- _Data supplied_
══════════

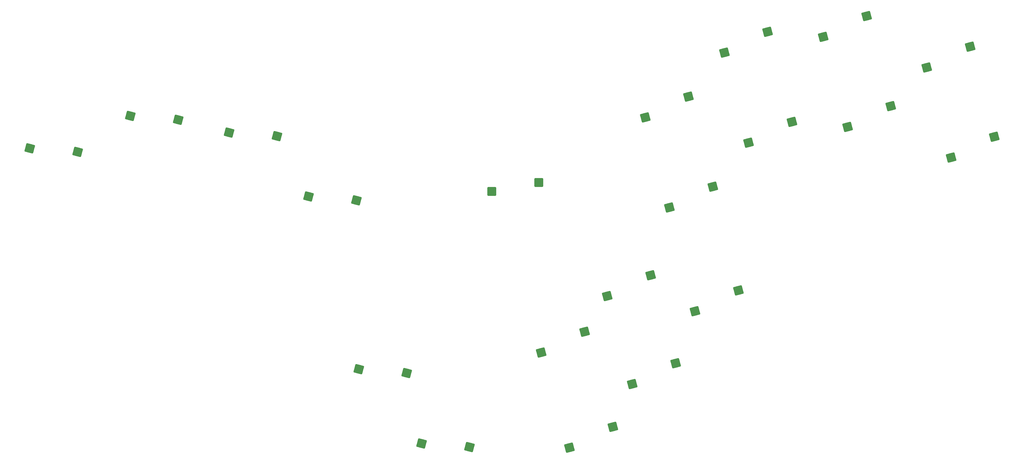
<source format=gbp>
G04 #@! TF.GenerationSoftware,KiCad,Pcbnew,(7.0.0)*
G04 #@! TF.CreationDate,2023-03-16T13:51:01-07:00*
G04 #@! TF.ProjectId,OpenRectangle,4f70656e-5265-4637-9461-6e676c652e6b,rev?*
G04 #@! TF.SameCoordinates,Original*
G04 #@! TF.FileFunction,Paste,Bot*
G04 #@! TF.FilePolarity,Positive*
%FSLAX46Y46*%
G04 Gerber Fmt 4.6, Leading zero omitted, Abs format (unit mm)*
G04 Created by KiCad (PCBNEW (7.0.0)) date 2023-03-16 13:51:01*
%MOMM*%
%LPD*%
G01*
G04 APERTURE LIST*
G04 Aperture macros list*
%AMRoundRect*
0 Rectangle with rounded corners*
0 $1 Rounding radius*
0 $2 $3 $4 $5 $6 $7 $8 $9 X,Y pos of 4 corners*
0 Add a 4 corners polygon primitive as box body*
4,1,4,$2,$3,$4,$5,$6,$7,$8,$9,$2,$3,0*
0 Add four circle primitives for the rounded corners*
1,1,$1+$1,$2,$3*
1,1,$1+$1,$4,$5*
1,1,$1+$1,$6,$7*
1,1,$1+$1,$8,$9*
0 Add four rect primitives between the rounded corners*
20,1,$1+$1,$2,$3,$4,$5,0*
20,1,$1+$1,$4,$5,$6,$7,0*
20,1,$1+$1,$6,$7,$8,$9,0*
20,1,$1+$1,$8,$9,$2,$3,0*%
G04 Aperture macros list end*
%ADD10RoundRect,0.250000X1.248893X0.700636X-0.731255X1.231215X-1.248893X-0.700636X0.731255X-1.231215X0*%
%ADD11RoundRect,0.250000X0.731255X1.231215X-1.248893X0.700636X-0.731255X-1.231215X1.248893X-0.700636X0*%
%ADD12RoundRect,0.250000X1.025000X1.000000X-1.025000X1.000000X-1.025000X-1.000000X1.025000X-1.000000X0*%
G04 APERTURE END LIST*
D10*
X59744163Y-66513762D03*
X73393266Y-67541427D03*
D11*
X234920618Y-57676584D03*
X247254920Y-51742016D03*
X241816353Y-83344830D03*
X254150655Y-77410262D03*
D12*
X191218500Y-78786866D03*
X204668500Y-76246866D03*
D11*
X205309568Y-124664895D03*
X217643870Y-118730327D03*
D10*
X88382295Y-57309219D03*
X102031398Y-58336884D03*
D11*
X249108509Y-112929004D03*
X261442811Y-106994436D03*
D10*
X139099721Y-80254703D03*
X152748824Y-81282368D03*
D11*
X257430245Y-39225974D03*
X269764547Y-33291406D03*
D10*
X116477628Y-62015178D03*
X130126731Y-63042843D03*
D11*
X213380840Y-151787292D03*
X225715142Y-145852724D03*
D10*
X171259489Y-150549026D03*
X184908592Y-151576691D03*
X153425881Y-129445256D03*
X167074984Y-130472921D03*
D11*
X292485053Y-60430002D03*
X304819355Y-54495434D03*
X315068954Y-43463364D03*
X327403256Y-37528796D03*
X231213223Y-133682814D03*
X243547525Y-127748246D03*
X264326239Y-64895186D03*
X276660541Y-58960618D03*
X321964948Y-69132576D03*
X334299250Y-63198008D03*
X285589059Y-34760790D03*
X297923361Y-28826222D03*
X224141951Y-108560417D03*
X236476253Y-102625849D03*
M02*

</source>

══════════

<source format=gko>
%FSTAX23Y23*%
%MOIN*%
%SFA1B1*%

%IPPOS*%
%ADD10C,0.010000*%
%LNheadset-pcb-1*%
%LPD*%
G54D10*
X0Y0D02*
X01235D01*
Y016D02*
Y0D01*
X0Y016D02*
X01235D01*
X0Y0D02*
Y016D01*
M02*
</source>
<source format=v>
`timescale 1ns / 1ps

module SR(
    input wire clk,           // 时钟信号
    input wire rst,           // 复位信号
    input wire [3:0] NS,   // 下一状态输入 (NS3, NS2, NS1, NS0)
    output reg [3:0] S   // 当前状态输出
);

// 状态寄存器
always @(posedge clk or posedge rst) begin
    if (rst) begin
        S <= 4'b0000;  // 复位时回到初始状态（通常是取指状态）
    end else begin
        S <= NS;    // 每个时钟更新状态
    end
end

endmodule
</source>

══════════

The required output is the stretch of entries above from the line containing "<source format=gbp>" through the line containing "G04 Gerber Fmt", reproduced exactly.

- _Answer_
<source format=gbp>
G04 #@! TF.GenerationSoftware,KiCad,Pcbnew,(7.0.0)*
G04 #@! TF.CreationDate,2023-03-16T13:51:01-07:00*
G04 #@! TF.ProjectId,OpenRectangle,4f70656e-5265-4637-9461-6e676c652e6b,rev?*
G04 #@! TF.SameCoordinates,Original*
G04 #@! TF.FileFunction,Paste,Bot*
G04 #@! TF.FilePolarity,Positive*
%FSLAX46Y46*%
G04 Gerber Fmt 4.6, Leading zero omitted, Abs format (unit mm)*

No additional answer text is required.